Données recueillies:
┌──
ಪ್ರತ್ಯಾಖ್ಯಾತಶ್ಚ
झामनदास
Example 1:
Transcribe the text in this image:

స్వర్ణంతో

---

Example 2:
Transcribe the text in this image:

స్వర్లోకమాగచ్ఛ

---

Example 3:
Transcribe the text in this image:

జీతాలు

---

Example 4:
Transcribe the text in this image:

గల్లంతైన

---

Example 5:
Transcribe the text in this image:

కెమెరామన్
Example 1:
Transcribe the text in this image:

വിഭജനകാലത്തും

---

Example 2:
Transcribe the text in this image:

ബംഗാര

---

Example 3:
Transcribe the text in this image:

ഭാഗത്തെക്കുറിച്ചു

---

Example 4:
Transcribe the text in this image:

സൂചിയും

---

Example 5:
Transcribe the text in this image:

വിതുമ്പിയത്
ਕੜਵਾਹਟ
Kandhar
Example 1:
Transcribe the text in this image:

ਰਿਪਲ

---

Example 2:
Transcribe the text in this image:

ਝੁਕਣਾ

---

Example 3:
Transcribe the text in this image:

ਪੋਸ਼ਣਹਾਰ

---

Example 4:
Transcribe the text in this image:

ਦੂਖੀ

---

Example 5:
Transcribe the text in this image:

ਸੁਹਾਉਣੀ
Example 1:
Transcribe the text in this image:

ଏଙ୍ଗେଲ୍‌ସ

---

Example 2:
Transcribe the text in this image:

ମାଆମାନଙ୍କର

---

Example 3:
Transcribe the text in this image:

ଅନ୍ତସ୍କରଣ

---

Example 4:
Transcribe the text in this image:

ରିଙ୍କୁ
└──
┌──
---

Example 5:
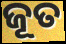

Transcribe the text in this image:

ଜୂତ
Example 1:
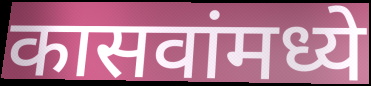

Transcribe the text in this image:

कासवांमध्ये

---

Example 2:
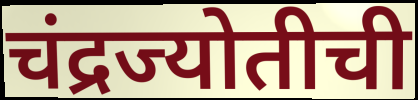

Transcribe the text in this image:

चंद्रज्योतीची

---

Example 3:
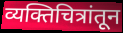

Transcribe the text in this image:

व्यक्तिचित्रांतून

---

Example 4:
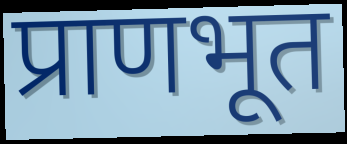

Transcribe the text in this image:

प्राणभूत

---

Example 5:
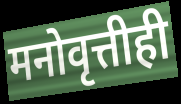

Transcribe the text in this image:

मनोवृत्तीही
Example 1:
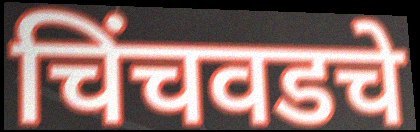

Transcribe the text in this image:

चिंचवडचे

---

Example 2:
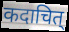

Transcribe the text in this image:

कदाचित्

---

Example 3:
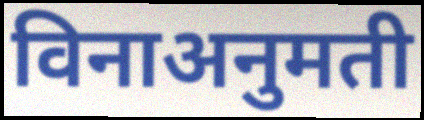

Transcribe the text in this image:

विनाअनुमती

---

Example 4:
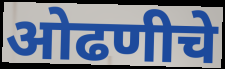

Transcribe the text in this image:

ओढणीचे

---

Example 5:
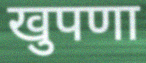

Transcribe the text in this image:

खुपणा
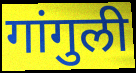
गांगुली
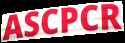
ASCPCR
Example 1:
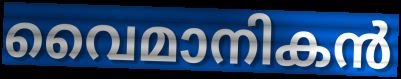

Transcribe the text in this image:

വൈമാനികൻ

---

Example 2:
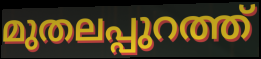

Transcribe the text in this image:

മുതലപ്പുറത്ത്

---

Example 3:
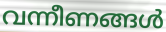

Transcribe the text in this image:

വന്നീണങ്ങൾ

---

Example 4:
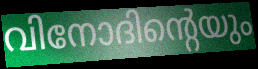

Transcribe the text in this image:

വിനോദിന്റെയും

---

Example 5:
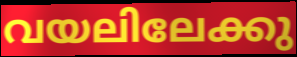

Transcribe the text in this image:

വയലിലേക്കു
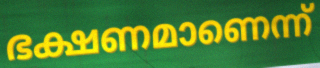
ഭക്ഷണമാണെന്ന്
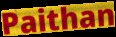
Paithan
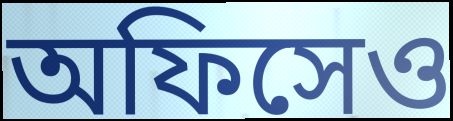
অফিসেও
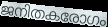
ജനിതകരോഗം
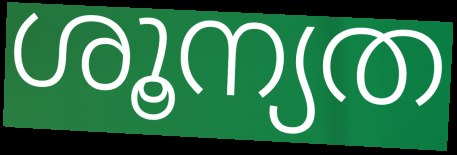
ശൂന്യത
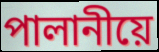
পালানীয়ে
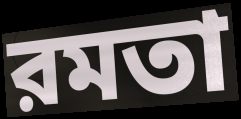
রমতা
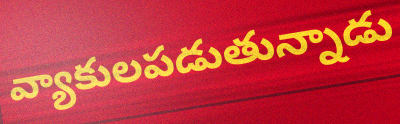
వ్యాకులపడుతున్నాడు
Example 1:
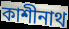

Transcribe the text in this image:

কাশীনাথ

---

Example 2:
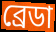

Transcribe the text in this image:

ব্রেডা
└──
┌──
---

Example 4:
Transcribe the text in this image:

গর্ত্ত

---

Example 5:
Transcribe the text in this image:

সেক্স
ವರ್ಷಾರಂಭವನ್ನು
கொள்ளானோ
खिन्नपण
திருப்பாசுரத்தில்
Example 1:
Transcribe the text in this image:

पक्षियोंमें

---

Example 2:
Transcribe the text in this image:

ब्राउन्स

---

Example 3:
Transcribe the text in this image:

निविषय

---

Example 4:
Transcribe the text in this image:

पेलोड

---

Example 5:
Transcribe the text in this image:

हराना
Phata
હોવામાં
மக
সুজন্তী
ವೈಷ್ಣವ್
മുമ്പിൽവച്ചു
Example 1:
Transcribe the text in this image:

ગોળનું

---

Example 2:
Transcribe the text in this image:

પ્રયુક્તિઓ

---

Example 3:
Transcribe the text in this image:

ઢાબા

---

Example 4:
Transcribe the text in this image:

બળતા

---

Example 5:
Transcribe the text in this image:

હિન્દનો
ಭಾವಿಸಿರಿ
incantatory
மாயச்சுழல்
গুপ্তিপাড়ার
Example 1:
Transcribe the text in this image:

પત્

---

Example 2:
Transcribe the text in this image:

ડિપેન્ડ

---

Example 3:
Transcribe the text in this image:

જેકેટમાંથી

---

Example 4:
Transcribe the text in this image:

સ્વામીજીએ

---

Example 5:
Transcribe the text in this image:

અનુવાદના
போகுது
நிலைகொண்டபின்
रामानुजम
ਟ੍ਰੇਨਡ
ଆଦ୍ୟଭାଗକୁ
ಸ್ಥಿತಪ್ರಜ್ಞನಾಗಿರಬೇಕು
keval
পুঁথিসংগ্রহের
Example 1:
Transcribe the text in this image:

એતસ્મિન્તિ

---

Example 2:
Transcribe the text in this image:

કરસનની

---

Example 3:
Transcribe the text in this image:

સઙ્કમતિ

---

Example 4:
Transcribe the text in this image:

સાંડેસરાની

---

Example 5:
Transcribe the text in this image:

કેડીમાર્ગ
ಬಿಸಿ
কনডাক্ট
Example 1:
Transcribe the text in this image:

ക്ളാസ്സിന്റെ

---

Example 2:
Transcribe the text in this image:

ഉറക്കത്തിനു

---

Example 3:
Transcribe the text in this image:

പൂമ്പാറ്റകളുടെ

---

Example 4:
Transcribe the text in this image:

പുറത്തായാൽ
└──
### Consignes de l'exercice
Mettez sous forme de liste JSON de chaînes les lignes allant de la ligne contenant « ಪ್ರತ್ಯಾಖ್ಯಾತಶ್ಚ » à la ligne contenant « വിഭജനകാലത്തും », bornes comprises, à raison d'une chaîne par ligne et sans les lignes vides.

### Réponse rédigée
[
  "ಪ್ರತ್ಯಾಖ್ಯಾತಶ್ಚ",
  "झामनदास",
  "Example 1:",
  "Transcribe the text in this image:",
  "స్వర్ణంతో",
  "---",
  "Example 2:",
  "Transcribe the text in this image:",
  "స్వర్లోకమాగచ్ఛ",
  "---",
  "Example 3:",
  "Transcribe the text in this image:",
  "జీతాలు",
  "---",
  "Example 4:",
  "Transcribe the text in this image:",
  "గల్లంతైన",
  "---",
  "Example 5:",
  "Transcribe the text in this image:",
  "కెమెరామన్",
  "Example 1:",
  "Transcribe the text in this image:",
  "വിഭജനകാലത്തും"
]